I'm using Python to build a character-based suffix tree. There are over 11 million nodes in the tree which fits in to approximately 3GB of memory. This was down from 7GB by using the slot class method rather than the Dict method.
When I serialise the tree (using the highest protocol) the resulting file is more than a hundred times smaller.
When I load the pickled file back in, it again consumes 3GB of memory. Where does this extra overhead come from, is it something to do with Pythons handling of memory references to class instances?
Update
Thank you larsmans and Gurgeh for your very helpful explanations and advice. I'm using the tree as part of an information retrieval interface over a corpus of texts.
I originally stored the children (max of 30) as a Numpy array, then tried the hardware version (ctypes.py_object*30
), the Python array (ArrayType
), as well as the dictionary and Set types.

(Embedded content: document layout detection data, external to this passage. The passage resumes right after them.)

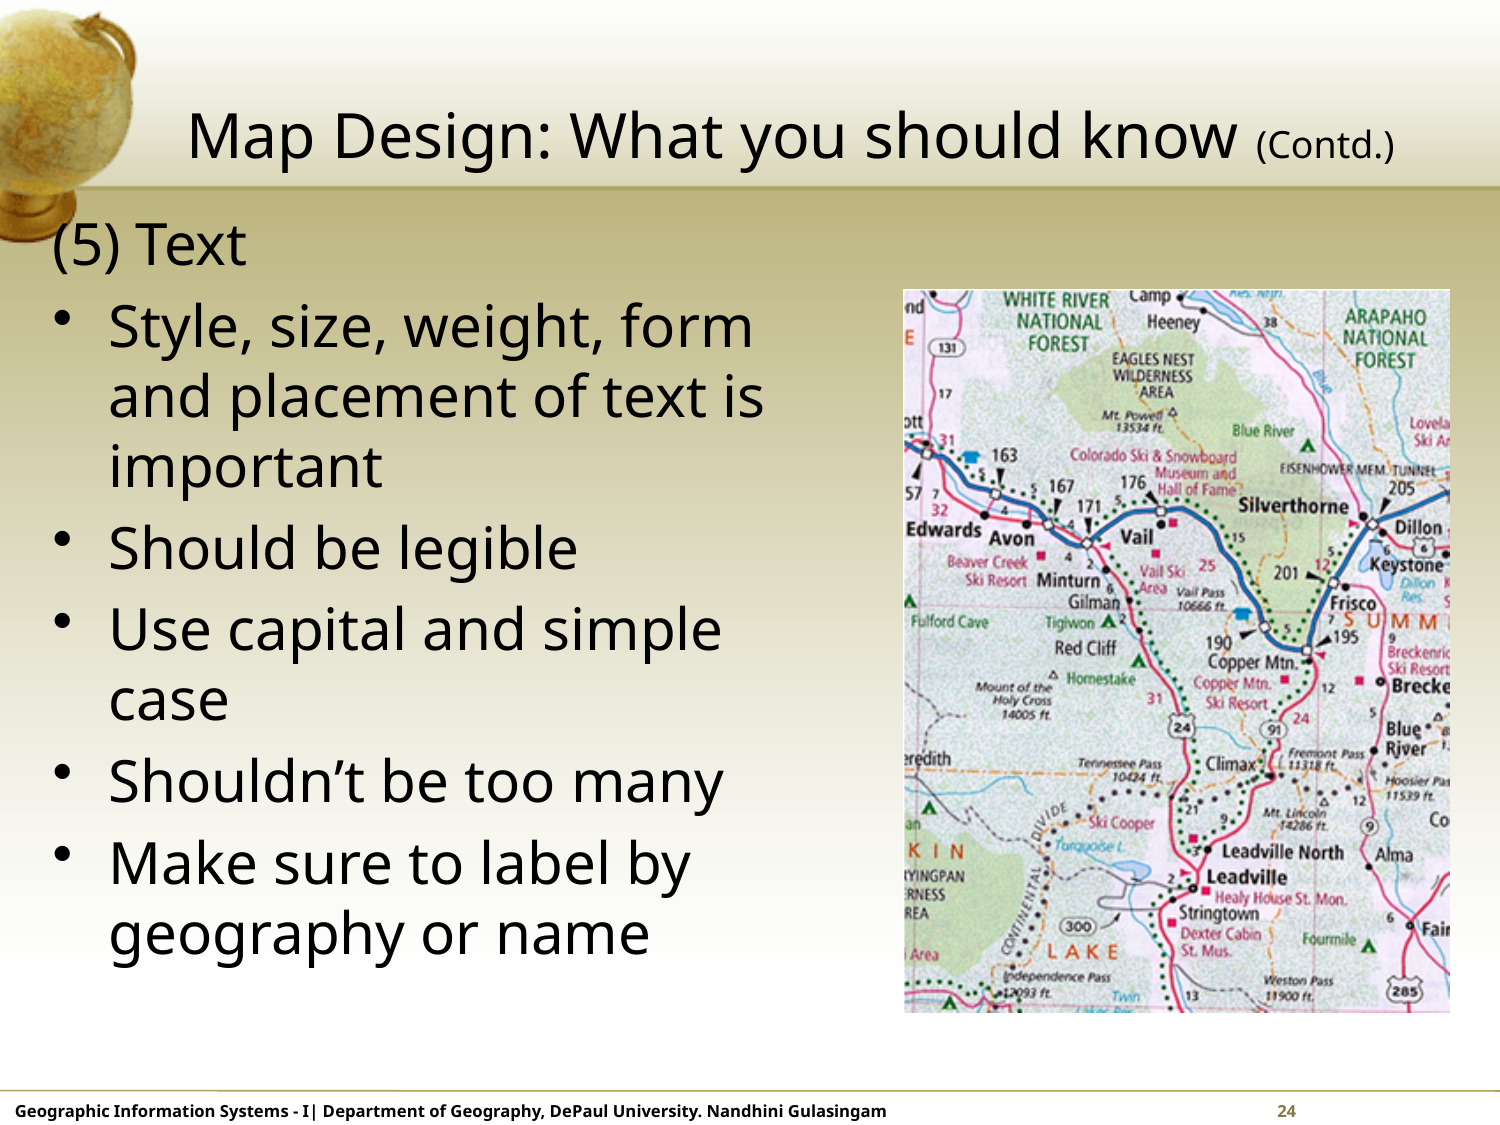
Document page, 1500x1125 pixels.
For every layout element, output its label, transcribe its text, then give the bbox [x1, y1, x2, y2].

list (5) Text Style, size, weight, form and placement of text is important Should be legible Use capital and simple case Shouldn’t be too many Make sure to label by geography or name [37, 199, 876, 1074]
footer Geographic Information Systems - I| Department of Geography, DePaul University. Nandhini Gulasingam 24 [0, 1097, 1500, 1125]
title Map Design: What you should know (Contd.) [170, 36, 1476, 179]
picture [0, 0, 1500, 1090]
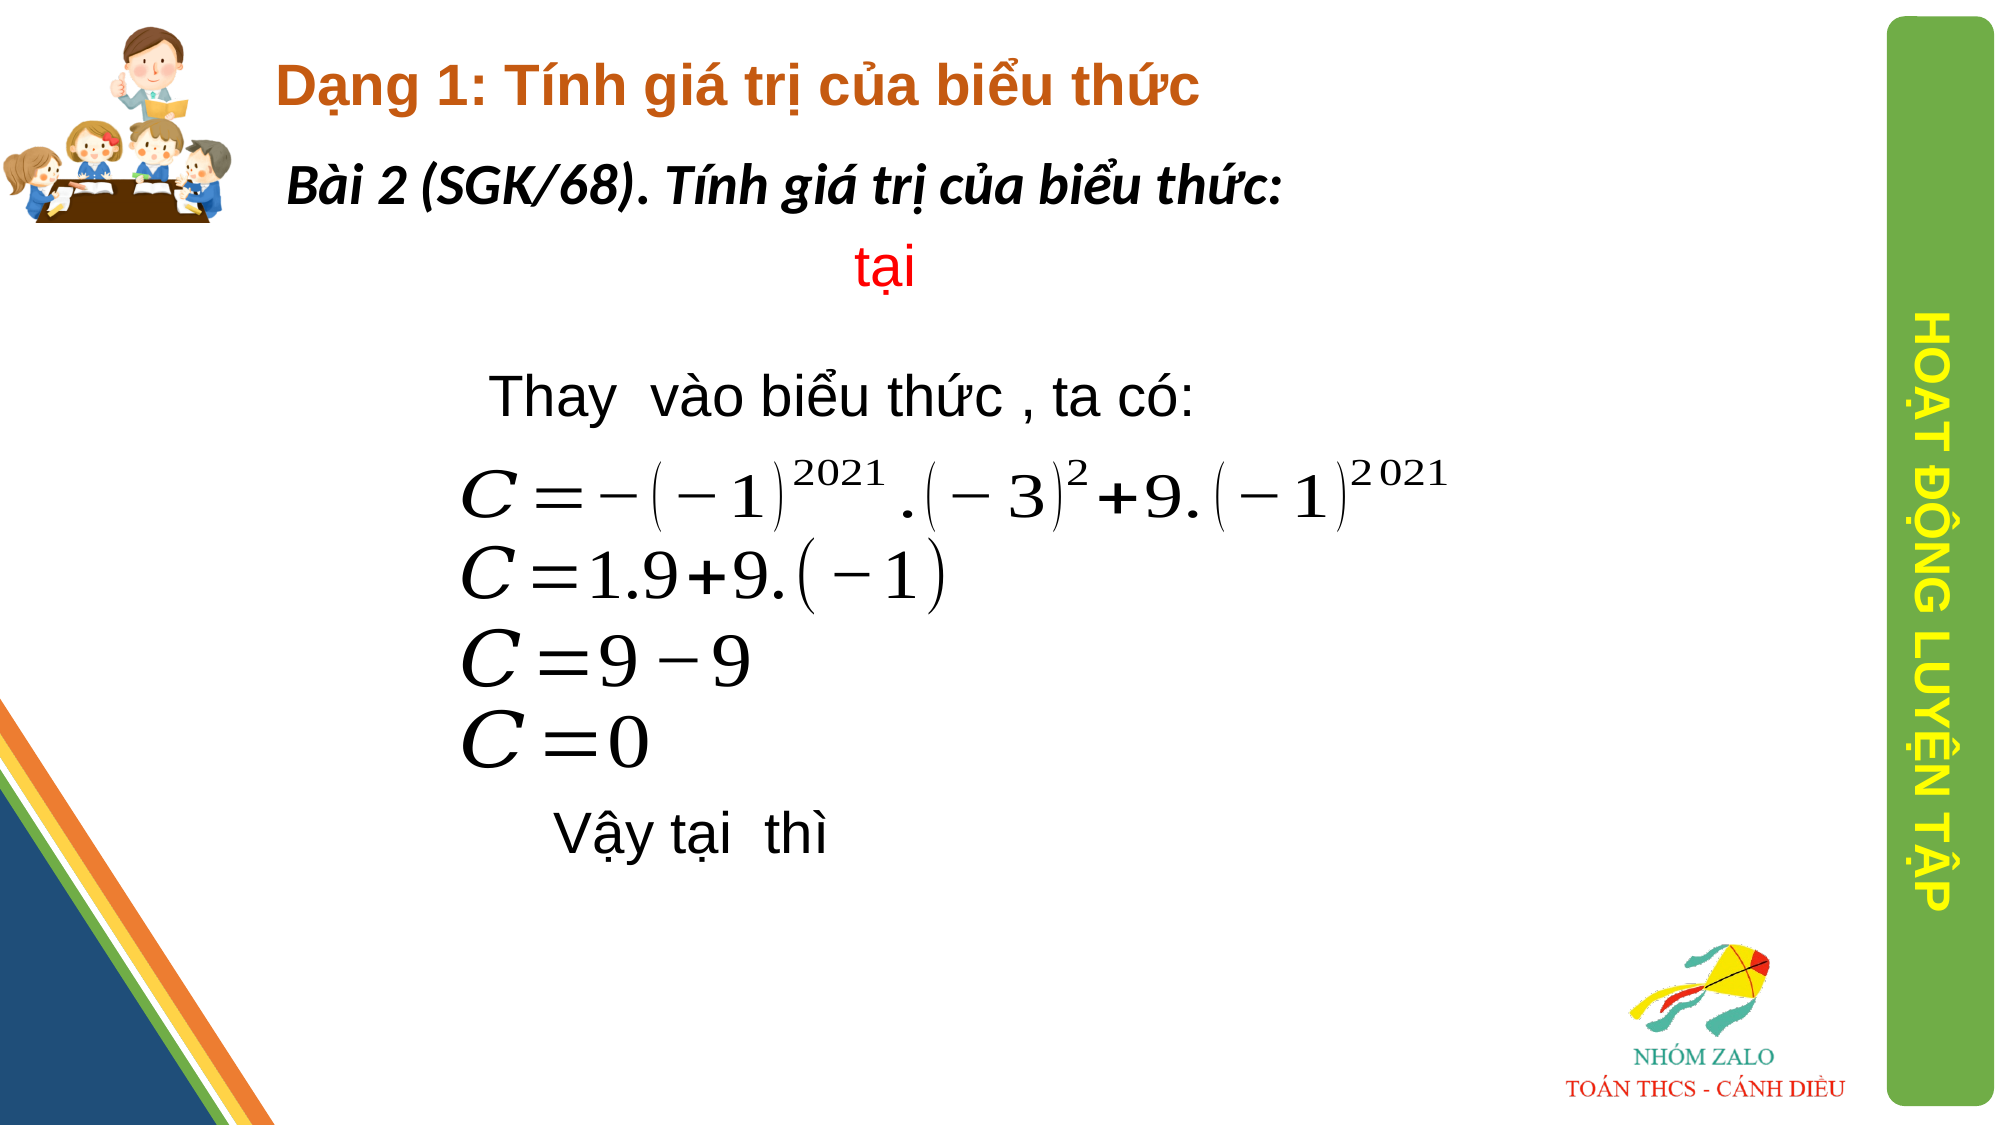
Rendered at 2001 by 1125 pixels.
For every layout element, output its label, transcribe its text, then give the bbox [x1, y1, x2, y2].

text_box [1375, 527, 2000, 636]
picture [0, 0, 242, 223]
text_box Dạng 1: Tính giá trị của biểu thức [260, 39, 1886, 125]
text_box Bài 2 (SGK/68). Tính giá trị của biểu thức: [271, 138, 1886, 224]
picture [1543, 892, 1887, 1125]
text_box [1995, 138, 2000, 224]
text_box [0, 698, 183, 1125]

Lists seemed to do better (using guppy to profile the memory, and __slots__['variable',...]
), but I'm still trying to squash it down a bit more if I can. The only problem I had with arrays is having to specify their size in advance, which causes a bit of redundancy in terms of nodes with only one child, and I have quite a lot of them. ;-)
After the tree is constructed I intend to convert it to a probabilistic tree with a second pass, but may be I can do this as the tree is constructed. As construction time is not too important in my case, the array.array() sounds like something that would be useful to try, thanks for the tip, really appreciated.
I'll let you know how it goes.